The first 4 pages give a listing of all runs and their characteristics:

Institution:    the name of the organization responsible for run.
Country:        country of participating organization.
Run Tag:        unique identifier for each experiment. Can be used to match individual result pages with this
                list.
Task:           track/task to which the experiment belongs.
Topic language: language of the topics used to create the experiment (ISO identifiers for language).
Topic fields:   identifies the parts of the topics used to create the experiment (T=title, D=description, and
                N=narrative).
Run Type:       type of experiment (automatic/manual).
Judged:         specifies if experiment was used for relevance assessment pooling (Y=Yes)
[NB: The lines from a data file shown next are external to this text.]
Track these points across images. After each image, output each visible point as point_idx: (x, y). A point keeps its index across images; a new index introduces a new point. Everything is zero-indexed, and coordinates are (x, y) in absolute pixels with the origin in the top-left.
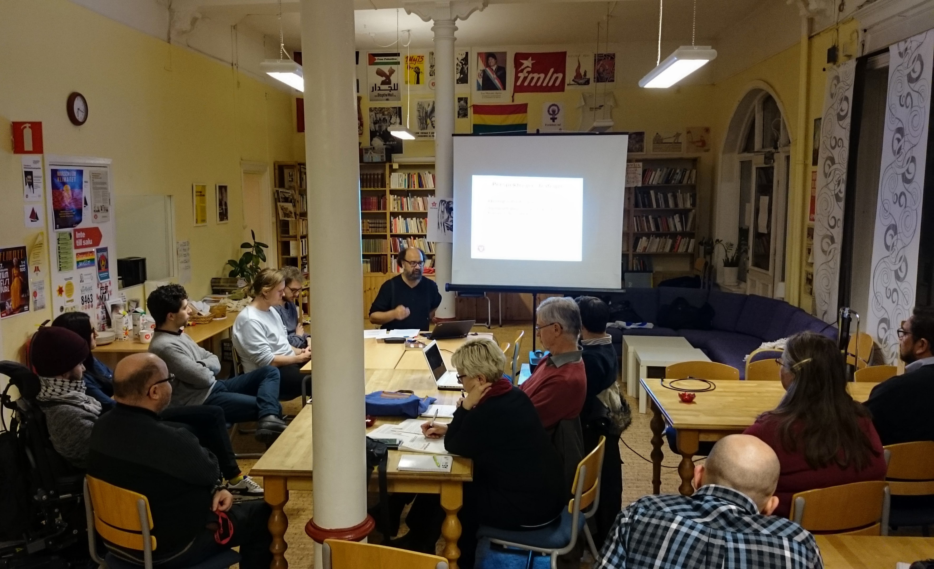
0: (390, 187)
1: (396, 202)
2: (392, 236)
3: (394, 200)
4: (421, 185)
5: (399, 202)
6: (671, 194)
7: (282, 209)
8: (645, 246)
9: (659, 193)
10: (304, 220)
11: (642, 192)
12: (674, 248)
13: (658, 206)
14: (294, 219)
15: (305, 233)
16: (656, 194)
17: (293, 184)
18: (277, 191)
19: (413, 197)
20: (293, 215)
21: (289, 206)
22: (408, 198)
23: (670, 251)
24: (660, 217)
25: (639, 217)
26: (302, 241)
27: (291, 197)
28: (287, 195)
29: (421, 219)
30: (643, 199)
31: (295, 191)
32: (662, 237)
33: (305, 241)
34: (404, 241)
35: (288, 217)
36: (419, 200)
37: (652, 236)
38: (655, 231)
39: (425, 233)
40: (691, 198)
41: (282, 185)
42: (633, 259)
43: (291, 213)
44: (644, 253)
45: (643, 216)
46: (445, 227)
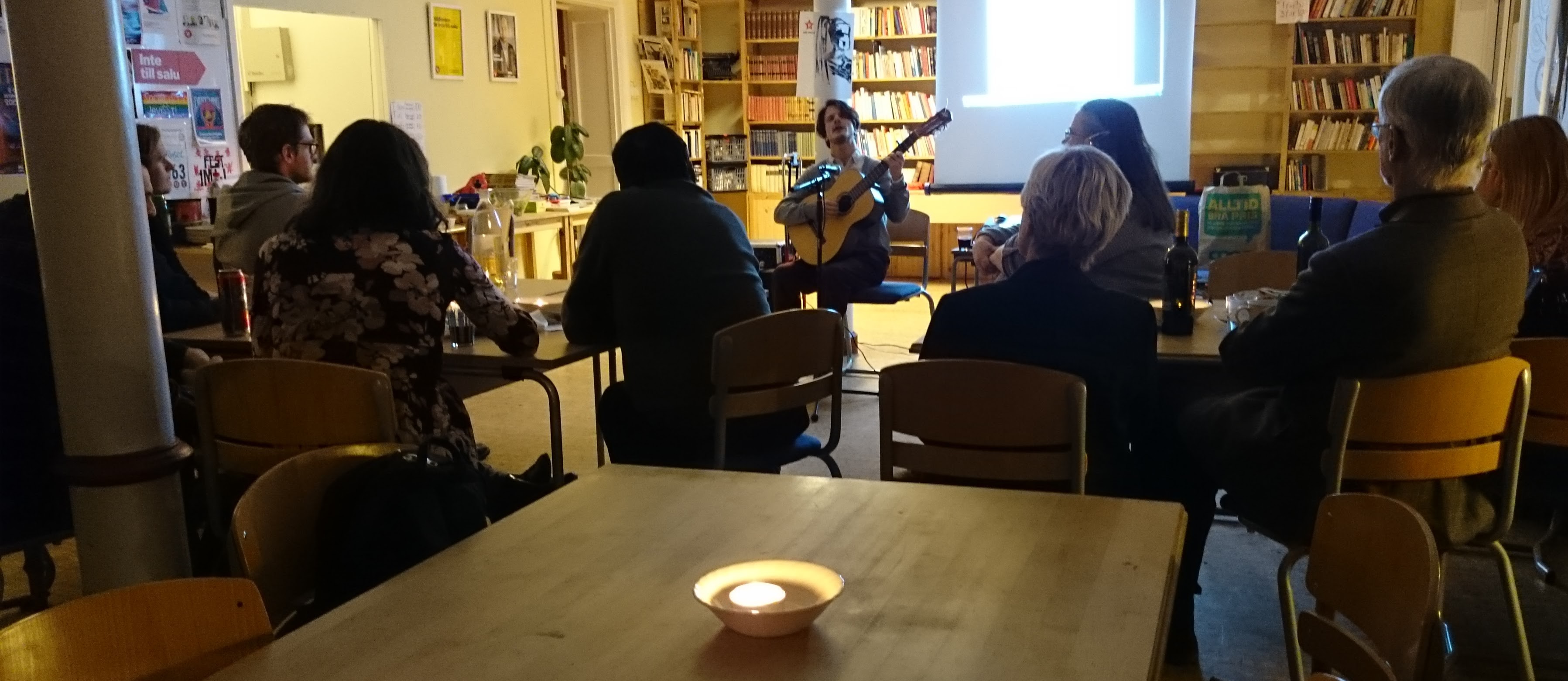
4: (898, 29)
6: (1369, 36)
7: (649, 73)
8: (1313, 138)
9: (1343, 35)
10: (692, 95)
11: (1309, 34)
12: (1369, 142)
13: (1340, 58)
14: (671, 91)
15: (695, 119)
16: (1337, 36)
17: (668, 28)
18: (640, 41)
19: (885, 52)
20: (668, 84)
21: (659, 65)
22: (877, 54)
23: (1361, 147)
24: (1343, 81)
25: (1303, 82)
26: (688, 133)
27: (664, 52)
28: (656, 48)
29: (899, 94)
30: (1311, 47)
31: (670, 40)
32: (1345, 121)
33: (696, 133)
34: (868, 135)
35: (660, 88)
36: (896, 57)
37: (1326, 119)
38: (1333, 108)
39: (905, 120)
40: (1405, 45)
41: (652, 31)
42: (1288, 163)
43: (665, 80)
44: (1311, 152)
45: (1309, 81)
46: (828, 67)
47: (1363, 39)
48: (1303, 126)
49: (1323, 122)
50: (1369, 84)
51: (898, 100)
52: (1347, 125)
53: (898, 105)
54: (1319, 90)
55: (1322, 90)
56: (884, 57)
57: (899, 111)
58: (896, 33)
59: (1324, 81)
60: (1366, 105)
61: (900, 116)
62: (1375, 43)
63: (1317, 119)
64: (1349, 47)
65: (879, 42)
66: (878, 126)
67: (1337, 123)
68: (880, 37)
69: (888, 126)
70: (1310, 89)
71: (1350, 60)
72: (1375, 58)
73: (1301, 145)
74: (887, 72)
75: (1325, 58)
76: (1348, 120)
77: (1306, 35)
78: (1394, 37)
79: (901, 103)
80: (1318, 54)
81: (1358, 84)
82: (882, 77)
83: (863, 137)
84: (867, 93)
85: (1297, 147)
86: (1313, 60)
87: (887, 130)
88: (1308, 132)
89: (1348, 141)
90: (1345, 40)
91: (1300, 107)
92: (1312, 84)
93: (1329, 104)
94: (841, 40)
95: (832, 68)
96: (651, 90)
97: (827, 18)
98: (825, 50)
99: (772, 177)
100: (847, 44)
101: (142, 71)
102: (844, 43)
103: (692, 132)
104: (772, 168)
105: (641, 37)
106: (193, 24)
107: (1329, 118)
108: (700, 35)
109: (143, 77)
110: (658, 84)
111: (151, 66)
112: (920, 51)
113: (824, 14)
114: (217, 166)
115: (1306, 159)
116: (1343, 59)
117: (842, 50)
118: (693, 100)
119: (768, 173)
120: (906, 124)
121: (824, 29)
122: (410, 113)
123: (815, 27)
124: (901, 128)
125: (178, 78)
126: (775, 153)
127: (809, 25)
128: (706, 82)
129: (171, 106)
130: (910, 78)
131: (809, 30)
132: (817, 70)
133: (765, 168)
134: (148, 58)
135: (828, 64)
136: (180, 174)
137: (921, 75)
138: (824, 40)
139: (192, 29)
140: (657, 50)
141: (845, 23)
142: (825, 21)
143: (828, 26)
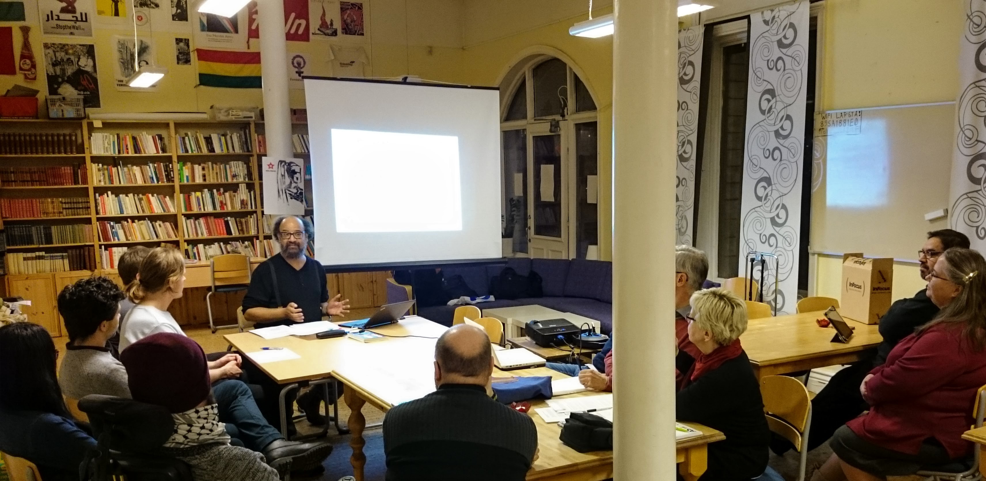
0: (91, 153)
1: (101, 172)
2: (98, 219)
3: (99, 170)
4: (137, 149)
5: (106, 172)
19: (126, 166)
22: (119, 167)
29: (141, 195)
36: (136, 169)
39: (148, 213)
46: (288, 195)
51: (140, 200)
53: (140, 203)
56: (126, 169)
57: (142, 207)
58: (136, 152)
61: (143, 211)
65: (121, 159)
68: (121, 155)
69: (134, 219)
74: (129, 180)
79: (143, 202)
82: (125, 184)
84: (114, 196)
87: (133, 222)
94: (296, 176)
95: (290, 194)
97: (285, 162)
98: (284, 183)
99: (30, 262)
100: (299, 179)
102: (297, 179)
104: (29, 255)
112: (156, 165)
113: (282, 159)
117: (296, 183)
120: (148, 217)
126: (32, 243)
127: (271, 166)
130: (149, 184)
131: (271, 169)
132: (279, 196)
133: (21, 255)
135: (287, 192)
137: (158, 182)
138: (283, 176)
141: (297, 165)
142: (283, 164)
143: (286, 167)
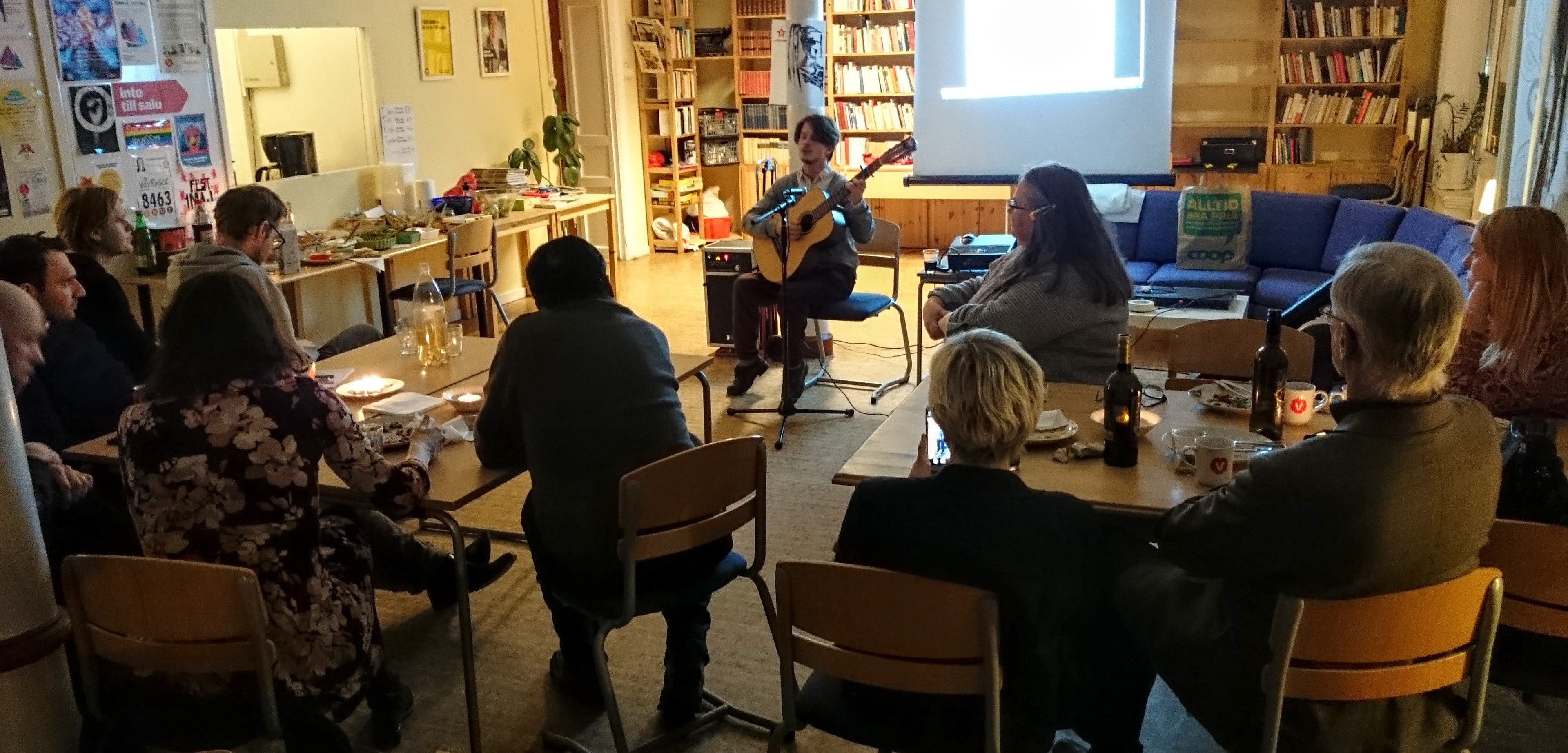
4: (885, 3)
6: (1359, 8)
7: (642, 54)
8: (1300, 111)
9: (1332, 8)
10: (685, 73)
11: (1298, 7)
12: (1357, 116)
13: (1329, 33)
14: (663, 71)
15: (687, 96)
16: (1326, 9)
17: (660, 9)
18: (633, 22)
19: (872, 27)
20: (660, 64)
21: (652, 47)
22: (864, 29)
23: (1349, 121)
24: (1332, 55)
25: (1291, 55)
26: (680, 110)
27: (656, 33)
28: (649, 29)
29: (886, 68)
30: (1300, 20)
31: (662, 21)
32: (1333, 95)
33: (689, 110)
34: (856, 109)
35: (653, 68)
36: (883, 31)
37: (1313, 93)
38: (1321, 82)
39: (892, 93)
40: (1397, 17)
41: (645, 12)
42: (1275, 137)
43: (657, 60)
44: (1297, 125)
45: (1298, 54)
46: (801, 76)
47: (1353, 11)
48: (1290, 99)
49: (1311, 96)
50: (1358, 58)
51: (885, 74)
52: (1335, 99)
53: (885, 78)
54: (1307, 64)
55: (1310, 64)
56: (872, 32)
57: (886, 84)
58: (884, 8)
59: (1312, 55)
60: (1355, 79)
61: (888, 89)
62: (1365, 16)
63: (1305, 92)
64: (1338, 20)
65: (867, 17)
66: (866, 99)
67: (1325, 96)
68: (867, 12)
69: (876, 100)
70: (1298, 62)
71: (1340, 34)
72: (1366, 31)
73: (1289, 118)
74: (875, 46)
75: (1313, 32)
76: (1336, 94)
77: (1294, 8)
78: (1385, 9)
79: (889, 77)
80: (1306, 28)
81: (1347, 57)
82: (870, 52)
83: (851, 111)
84: (855, 68)
85: (1284, 122)
86: (1301, 34)
87: (875, 104)
88: (1295, 106)
89: (1336, 114)
90: (1335, 12)
91: (1287, 80)
92: (1300, 58)
93: (1317, 78)
94: (814, 47)
95: (805, 76)
96: (644, 70)
97: (799, 26)
98: (797, 58)
99: (764, 150)
100: (819, 52)
101: (123, 104)
102: (816, 51)
103: (685, 109)
104: (764, 141)
105: (633, 19)
106: (174, 53)
107: (1317, 92)
108: (692, 13)
109: (125, 110)
110: (651, 64)
111: (132, 99)
112: (907, 25)
113: (796, 22)
114: (204, 188)
115: (1294, 132)
116: (1332, 32)
117: (814, 58)
118: (686, 77)
119: (760, 146)
120: (893, 97)
121: (796, 37)
122: (400, 116)
123: (787, 35)
124: (889, 101)
125: (160, 107)
126: (767, 127)
127: (781, 32)
128: (699, 58)
129: (154, 135)
130: (897, 52)
131: (781, 38)
132: (790, 77)
133: (757, 141)
134: (128, 91)
135: (801, 71)
136: (166, 200)
137: (908, 49)
138: (796, 47)
139: (172, 58)
140: (649, 31)
141: (816, 31)
142: (797, 29)
143: (800, 34)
The following eight pages compare the top entries for each track/task. The recall/precision curves for at most
five groups are shown. The best entries for the mandatory title+description runs are shown – and only automatic
experiments are used1.

The rest of the pages provide the individual results for each official experiment. Each experiment is presented on
one page containing a set of tables and two graphs:
1. The tables provide the following information:
   • Average precision figures for every individual query. This allows comparison of system performance for
        single queries, which is important since variation of performance across queries is often very high and
        can be significant.
   • Overall statistics, giving:
       - the total number of documents retrieved by the system
       - the total number of overall relevant documents in the collection, and
       - the total number of relevant documents actually found by the system
       - interpolated precision averages at specific recall levels (see above)
       - non-interpolated average precision over all queries (see above)
       - precision numbers after inspecting a specific number of documents (see above)
       - R-precision: precision after the last relevant document was retrieved.
2. The graphs consist of:
    • a recall/precision graph, providing a plot of the precision values for various recall levels. This is the
         standard statistic and is the one most commonly reported in the literature.
     • a comparison to median performance. For each query, the difference in average precision, when
          compared to the median performance for the given task, is plotted. This graph gives valuable insight
          into which type of queries is handled well by different systems.

The results page for a specific experiment can be most quickly located by using the table of contents at the
beginning of the Appendix. This table is sorted by track/task, and topic language. The individual results pages
are sorted by track/task and run tag.

More information on the interpretation of the standard measures used for scoring experiments (average
precision, recall levels, precision/recall graphs, etc.) can be found in, e.g.: Martin Braschler, Carol Peters: CLEF
2002 Methodology and Metrics, Advances in Cross-Language Information Retrieval: Results of the CLEF 2002
Evaluation Campaign. Lecture Notes in Computer Science, Vol. 2785, Springer 2003.


1 Errata: Please note that just before printing we were informed that the run tagged UBmulti03, shown in the
table for the best five performing groups for the multilingual task, was labelled incorrectly and is, in fact, a
manual run.